• **EXERCISE PASSAGE**:
--------------------
Decided to get out of my house early and go to the OBX early to catch a few sunrises on the beach before running my #70 100 miler. I received some help & advice on an affordable campground. I made time for a stop into the new Richmond LDS temple which was a much needed sanctuary of peace before my race.

I spent a cold night sleeping in my car in an out of the way rest stop on my drive. The weather seeming to take a turn for the worst, high winds were really cold and I was afraid I wouldn't get my beach time. When I arrived at Nags Head around 5am I found a hotel we've stayed at in the past and parked in the parking lot, grabbed my sleeping bag and wrapped up in it. I snuck back behind the hotel under the pool deck and found a warm place to see the sunrise Thursday. It made me feel a few moments of real happiness.


After sunrise I was recommended to visit a great little cafe where I could sit and write my race report from last race. Just relaxed on this vintage couch for a few hrs, ate a delicious bagel sandwich while writing. I'd accidentally sat on the edge of this group of nursing moms having a breastfeeding meeting, it was fun to eavesdrop on the new moms but be grateful all my kiddos are grown!

Had fun stopping into a few thrift stores & took a walk on the beach at my beach campground. I was really starting to worry about weather for the race. The skies were clear and the scenery spectacular, but wind gusts were blowing sand w.30+ mph gusts so I didn't stay out as long as I would have liked to.





I planned to camp for 5 days on the beach but only spent one night because it was cold, kindof desolate, and a huge storm was rolling in and I was afraid I'd get flooded out and be unable to get access to my car after the race. I packed up and headed up the coast to the race start at the lighthouse in Corolla. Treated to a blackened salmon black bean nacho dinner, after packet pickup and my pre-race mtg I finally caught up to Cecy who volunteered to be my crew, as we both set up camp sleeping in our cars at the race start. The race always has some great swag, in this care tech shirts, dark dark blue, with the OBX night sky and labeled constellations on the back. SUPER sweet!

It was so great talking to Cecy, she's a wise young lady with great biblical knowledge and it helped me a lot to share my current circumstances and get her advice from a solid Christian perspective. I was so excited to go on this journey with her!
Got settled in my car as heavy rains started and listened to the downpour all night. Around 2 am a cop knocked on my car window, it was fogged up and she thought maybe some teenagers were hot n heavy in there lol, I explained that I, and a few other cars were just getting some sleep before the 100 miler. She was really nice and it was pretty funny.
--------------------
• **SOURCE MATERIAL**:
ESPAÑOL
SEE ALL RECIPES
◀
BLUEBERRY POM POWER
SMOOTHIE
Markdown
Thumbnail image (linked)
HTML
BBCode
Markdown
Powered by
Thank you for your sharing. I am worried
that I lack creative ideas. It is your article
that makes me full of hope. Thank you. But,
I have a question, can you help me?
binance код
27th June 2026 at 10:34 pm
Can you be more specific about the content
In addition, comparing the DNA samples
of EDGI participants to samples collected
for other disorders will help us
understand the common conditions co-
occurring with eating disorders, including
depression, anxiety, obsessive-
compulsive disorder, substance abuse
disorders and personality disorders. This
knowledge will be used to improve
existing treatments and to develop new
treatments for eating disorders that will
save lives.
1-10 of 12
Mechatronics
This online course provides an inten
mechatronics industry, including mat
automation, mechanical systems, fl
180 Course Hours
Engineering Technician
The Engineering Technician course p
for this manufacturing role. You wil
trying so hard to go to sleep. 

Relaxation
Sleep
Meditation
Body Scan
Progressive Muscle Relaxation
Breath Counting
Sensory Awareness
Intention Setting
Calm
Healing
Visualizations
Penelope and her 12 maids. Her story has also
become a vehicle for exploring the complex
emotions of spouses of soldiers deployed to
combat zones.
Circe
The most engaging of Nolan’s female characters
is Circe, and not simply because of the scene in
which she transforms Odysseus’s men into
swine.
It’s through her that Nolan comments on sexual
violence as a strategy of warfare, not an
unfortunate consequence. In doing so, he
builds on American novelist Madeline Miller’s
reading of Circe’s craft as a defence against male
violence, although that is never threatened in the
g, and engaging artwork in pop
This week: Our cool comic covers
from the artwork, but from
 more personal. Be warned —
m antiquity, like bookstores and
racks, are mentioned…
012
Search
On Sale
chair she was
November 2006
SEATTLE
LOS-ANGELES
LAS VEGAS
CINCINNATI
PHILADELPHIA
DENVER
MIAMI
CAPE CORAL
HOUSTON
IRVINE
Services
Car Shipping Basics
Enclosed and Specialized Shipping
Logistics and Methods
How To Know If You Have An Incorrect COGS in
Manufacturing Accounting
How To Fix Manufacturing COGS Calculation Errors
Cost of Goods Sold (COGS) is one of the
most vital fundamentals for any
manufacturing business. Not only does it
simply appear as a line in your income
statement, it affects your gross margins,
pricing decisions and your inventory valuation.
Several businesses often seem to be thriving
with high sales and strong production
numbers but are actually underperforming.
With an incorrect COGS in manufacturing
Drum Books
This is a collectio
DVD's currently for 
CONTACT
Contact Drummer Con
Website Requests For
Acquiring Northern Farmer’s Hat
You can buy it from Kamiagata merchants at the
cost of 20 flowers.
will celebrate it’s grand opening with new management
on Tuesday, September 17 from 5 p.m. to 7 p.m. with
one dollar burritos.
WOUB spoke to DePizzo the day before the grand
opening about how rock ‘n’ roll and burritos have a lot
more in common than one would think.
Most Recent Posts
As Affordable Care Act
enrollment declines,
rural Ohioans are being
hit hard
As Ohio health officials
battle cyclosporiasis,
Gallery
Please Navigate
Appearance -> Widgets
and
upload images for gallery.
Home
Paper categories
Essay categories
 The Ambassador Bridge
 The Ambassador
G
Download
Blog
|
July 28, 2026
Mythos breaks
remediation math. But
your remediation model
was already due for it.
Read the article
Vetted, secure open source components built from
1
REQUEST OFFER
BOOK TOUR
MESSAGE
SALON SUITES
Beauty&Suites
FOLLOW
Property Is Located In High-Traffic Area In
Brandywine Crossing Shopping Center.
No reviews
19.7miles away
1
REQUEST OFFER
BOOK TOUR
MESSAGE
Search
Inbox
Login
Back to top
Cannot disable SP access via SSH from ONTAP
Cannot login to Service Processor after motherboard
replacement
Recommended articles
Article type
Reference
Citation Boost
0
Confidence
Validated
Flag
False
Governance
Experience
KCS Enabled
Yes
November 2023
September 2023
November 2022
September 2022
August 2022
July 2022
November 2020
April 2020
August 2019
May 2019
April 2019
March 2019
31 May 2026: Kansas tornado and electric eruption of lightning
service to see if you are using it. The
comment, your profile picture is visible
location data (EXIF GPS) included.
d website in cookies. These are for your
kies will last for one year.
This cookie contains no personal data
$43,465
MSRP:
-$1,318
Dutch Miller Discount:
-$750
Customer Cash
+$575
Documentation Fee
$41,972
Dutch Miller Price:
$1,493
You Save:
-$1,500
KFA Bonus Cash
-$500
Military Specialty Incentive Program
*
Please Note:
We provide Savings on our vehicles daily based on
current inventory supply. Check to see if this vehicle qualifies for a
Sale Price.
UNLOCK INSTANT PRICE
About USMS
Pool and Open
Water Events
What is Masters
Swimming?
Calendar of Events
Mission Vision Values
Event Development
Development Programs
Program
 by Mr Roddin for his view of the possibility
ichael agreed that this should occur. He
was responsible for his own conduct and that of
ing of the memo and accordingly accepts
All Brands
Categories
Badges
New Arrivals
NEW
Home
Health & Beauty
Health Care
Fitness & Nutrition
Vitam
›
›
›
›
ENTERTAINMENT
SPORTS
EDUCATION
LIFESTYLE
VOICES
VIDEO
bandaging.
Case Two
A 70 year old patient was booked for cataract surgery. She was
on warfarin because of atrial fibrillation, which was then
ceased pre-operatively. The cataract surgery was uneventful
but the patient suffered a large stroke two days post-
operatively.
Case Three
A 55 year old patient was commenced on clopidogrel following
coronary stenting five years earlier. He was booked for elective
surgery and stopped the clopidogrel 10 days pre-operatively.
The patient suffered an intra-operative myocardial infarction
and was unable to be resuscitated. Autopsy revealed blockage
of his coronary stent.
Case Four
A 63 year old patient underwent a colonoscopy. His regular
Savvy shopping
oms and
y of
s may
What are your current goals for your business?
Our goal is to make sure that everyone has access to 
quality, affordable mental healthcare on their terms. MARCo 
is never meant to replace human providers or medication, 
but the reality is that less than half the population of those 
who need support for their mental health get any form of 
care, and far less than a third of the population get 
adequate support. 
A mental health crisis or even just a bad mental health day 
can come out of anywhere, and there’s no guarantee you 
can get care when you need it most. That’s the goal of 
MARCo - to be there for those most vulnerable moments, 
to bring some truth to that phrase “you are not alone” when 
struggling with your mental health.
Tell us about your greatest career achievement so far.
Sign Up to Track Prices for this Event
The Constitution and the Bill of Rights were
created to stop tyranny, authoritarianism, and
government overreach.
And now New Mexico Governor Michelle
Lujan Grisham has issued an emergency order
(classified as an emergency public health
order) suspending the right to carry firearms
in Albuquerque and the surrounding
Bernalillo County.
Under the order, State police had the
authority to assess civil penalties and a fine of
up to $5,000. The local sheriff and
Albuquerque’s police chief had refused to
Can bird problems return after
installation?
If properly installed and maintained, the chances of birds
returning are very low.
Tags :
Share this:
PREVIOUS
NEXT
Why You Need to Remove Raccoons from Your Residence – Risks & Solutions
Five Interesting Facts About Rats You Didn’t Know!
--------------------
• **SET OF TASKS**:
- A) Reproduce the Outer Banks race trip post word for word, starting with "It was so great" and going on through "journey with her!".
- B) Pick up the Outer Banks race trip post after its last sentence and keep writing it in the same voice.

• **OUTPUTS IN ORDER**:
- A)
It was so great talking to Cecy, she's a wise young lady with great biblical knowledge and it helped me a lot to share my current circumstances and get her advice from a solid Christian perspective. I was so excited to go on this journey with her!

- B)
By race start it looked like 2-3 inches of rain had already fallen and more was predicted, with 30-50 mph wind gusts. The morning temps were comfortable but we did start out in heavy rain with roads already flooded as much as an ankle deep. I was feeling fresh despite being only a week out from Rabid Raccoon. By 2-3 miles I was soaked to the skin except for under my shell. Luckily I didn't need gloves so that made things easier. I started slower than I have in years past and the heavy rain def made it a challenge.



Cecy planned to meet me every few miles along the route but I got down a solid 10-15 in the morning before we actually met up. She spent the cold, wet blustery day bringing me food, everything you could possibly imagine that would be delicious to eat.





7-11 tacos & hot dogs & pizza were some favorites. 2 McDonalds chicken sandwiches after the first marathon were the bomb. She took such awesome care of me! Loved meeting her, she was so sweet and pretty and motivating, giving me courage to keep cranking the miles, and cheering me on with her faith as well. Shed explained to me about how I was running the weekend of the Jewish holiday Purim that celebrates Queen Esther and how she thought it was symbolic for me, "born for such a time as this." It made for some quality pondering.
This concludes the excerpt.